▶ [EXERCISE OBJECTIVE]: Once you reach the line with "content, a performance, or" in the material below, copy each line exactly up to and including the line with "lehengas with heavy dupattas and oversized", and skip the pictures.

▶ [MATERIAL FOR THE TASK]:
^^^^

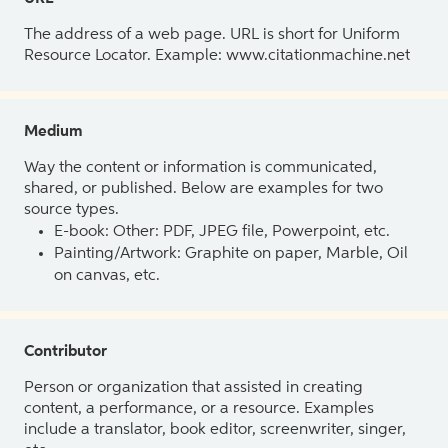
The address of a web page. URL is short for Uniform
Resource Locator. Example: www.citationmachine.net
Medium
Way the content or information is communicated,
shared, or published. Below are examples for two
source types.
E-book: Other: PDF, JPEG file, Powerpoint, etc.
Painting/Artwork: Graphite on paper, Marble, Oil
on canvas, etc.
Contributor
Person or organization that assisted in creating
content, a performance, or a resource. Examples
include a translator, book editor, screenwriter, singer,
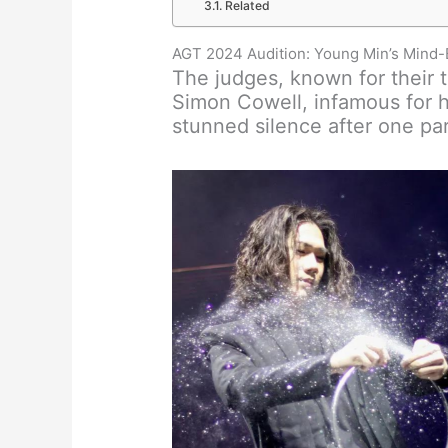
Related
AGT 2024 Audition: Young Min’s Mind-
The judges, known for their t
Simon Cowell, infamous for h
stunned silence after one par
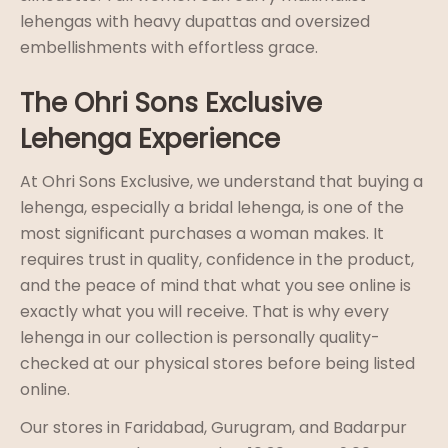
lehengas with heavy dupattas and oversized
embellishments with effortless grace.
The Ohri Sons Exclusive
Lehenga Experience
At Ohri Sons Exclusive, we understand that buying a
lehenga, especially a bridal lehenga, is one of the
most significant purchases a woman makes. It
requires trust in quality, confidence in the product,
and the peace of mind that what you see online is
exactly what you will receive. That is why every
lehenga in our collection is personally quality-
checked at our physical stores before being listed
online.
Our stores in Faridabad, Gurugram, and Badarpur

^^^^

▶ [SOLUTION TO THIS PROBLEM]:
content, a performance, or a resource. Examples
include a translator, book editor, screenwriter, singer,
Related
AGT 2024 Audition: Young Min’s Mind-
The judges, known for their t
Simon Cowell, infamous for h
stunned silence after one par
lehengas with heavy dupattas and oversized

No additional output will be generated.